Koren, the child of Yemenite immigrants, made the search for the truth about these children into her life mission. She even attempted to pass legislation to exhume the children’s bodies. With great insight, she focused her campaign on having the state take responsibility for what happened. At the time, she accused the official institutions of the state of engaging in acts of organized crime that targeted an already hard-pressed population. As she put it, “In the 1950s, Yemenite immigrants were perceived as coming from a primitive culture. It was said that they didn’t know how to care for their children, so they were taken away to residential facilities. Prime Minister David Ben-Gurion gave the order.”
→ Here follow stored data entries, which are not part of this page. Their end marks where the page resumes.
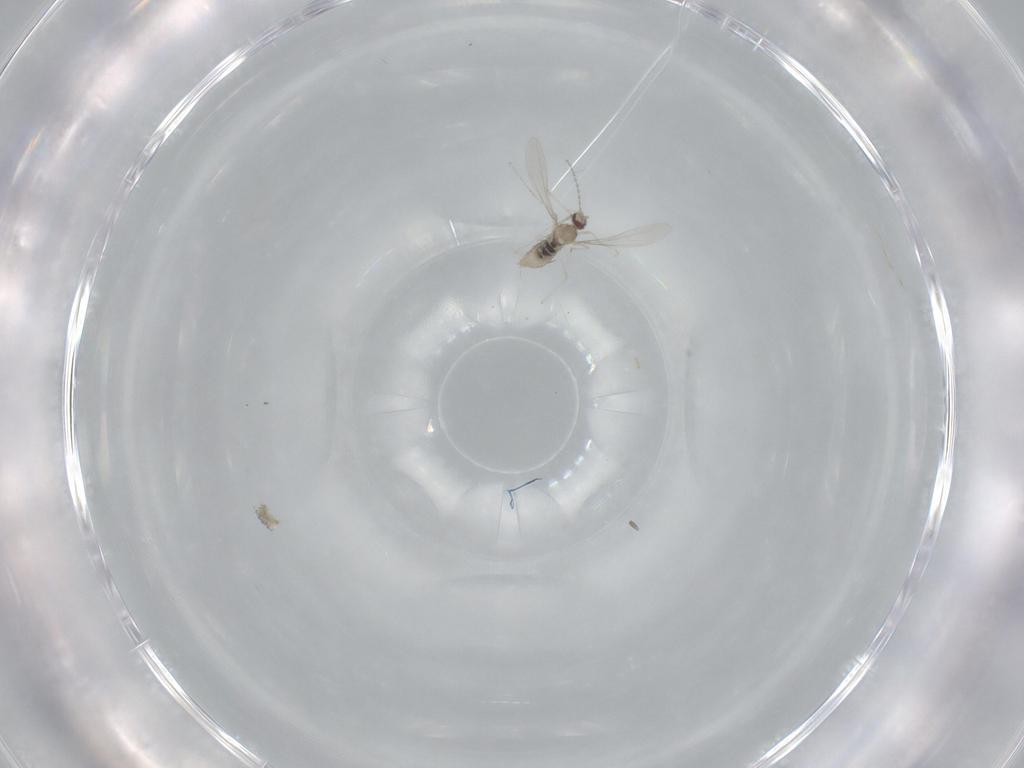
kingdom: Animalia
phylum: Arthropoda
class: Insecta
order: Diptera
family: Cecidomyiidae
On Feb. 23, she told Al-Monitor that there can be no doubt that the fact that an Israeli government recognized the injustice is a huge step forward, but that this is not enough. She promised the fight will continue. “Unfortunately, the state did not take responsibility for what happened. The financial compensation it is offering is not enough, and more than any money, these families want to know the truth. There is still a lot that should be done, like examining the graves and declassifying material that remains classified. Only half the work got done. I am flooded with phone calls from the families, so it is obvious that the struggle will continue. We will insist that an official day of remembrance is proclaimed. I am no longer a member of Knesset, but this just cause still burns within me. I will continue to lead it on a volunteer basis, until the state takes full responsibility.”